1. Hats of all kinds
Fedoras, driving caps, a trilby… whatever. It usually takes a certain age to successfully pull off a hat without looking like you’re trying too hard. But once you hit that point, it’s game as well as hat on.
2. Grey hair looks awesome
Women freak out about grey hair. They spend boatloads of money dying their silver strands away. For the guys who sometimes reach for a box of Just for Men… don’t. George Clooney. Anderson Cooper. Roll with it.
3. Bald can also be awesome.
Thanks Bruce. Thank you Jason. Captain, Kelly, Djimon.

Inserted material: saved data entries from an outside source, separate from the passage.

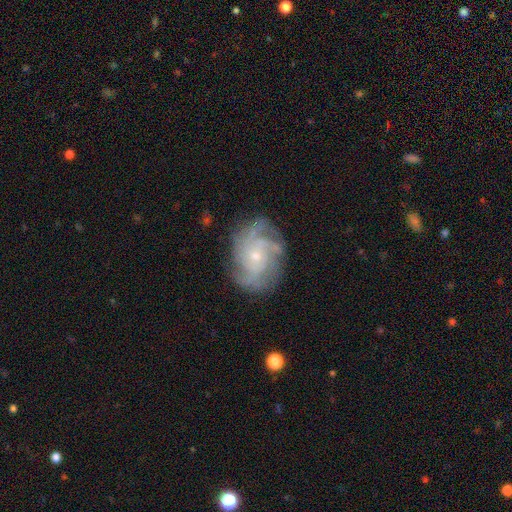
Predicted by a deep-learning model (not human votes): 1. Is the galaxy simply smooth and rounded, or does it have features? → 86% featured or disk, 7% smooth, 7% star or artifact.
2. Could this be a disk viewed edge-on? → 97% no, 3% yes.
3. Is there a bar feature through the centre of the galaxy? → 76% no, 20% weak, 4% strong.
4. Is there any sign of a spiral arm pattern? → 96% yes, 4% no.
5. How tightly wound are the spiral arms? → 50% tight, 40% medium, 10% loose.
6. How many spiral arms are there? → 28% 4, 22% can't tell, 21% 3, 12% more than 4, 10% 2, 7% 1.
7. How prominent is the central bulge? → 72% small, 24% moderate, 2% none, 1% large, 1% dominant.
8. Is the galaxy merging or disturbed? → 76% none, 16% minor disturbance, 7% major disturbance, 1% merger.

Jordan… you started the shaved/close cropped thing so you deserve a thanks, but c’mon man. It’s time to step your game up in the clothes department. (Full marks to Arts & Culture Correspondent Ben Madeska for passing along this as well as the link to the Jordan lack-of-style tumblr.)
4. Double Breasted Blazers and Suits
Over 40? Make sure it’s well cut and in an un-musty fabric and you’ll look pretty damn dapper. Over the age of 65? Wear a Fedora, and your look will be straight up nuclear. Boom.
5. You’ve had enough birthdays to aquire a collection of great Scotch.
Time + gifts = a daily top shelf nightcap till the grave.
6. The unironic moustache.
Sam Elliott’s moustache should be awarded the Presidential Medal of Freedom.
7. Your favorite power suit becomes invincible.
Keep it well tailored, keep the shoes shined, wear a great watch, and you can scare people if you want.
8. Reading the paper while getting your weekly shoe shine at the local cobbler.
Come to think of it, why aren’t we all doing this?
9. People stop asking “why are you so dressed up?“
Because you look like you own the place. And if the actual owner sees you, he might assume you’re there to buy it out from under him.
10. The bar is set so… so low.
As long as you stay in decent shape, have a better sense of style than comic book guy, and you’re polite, chances are women of all ages will think you’re pretty darn handsome.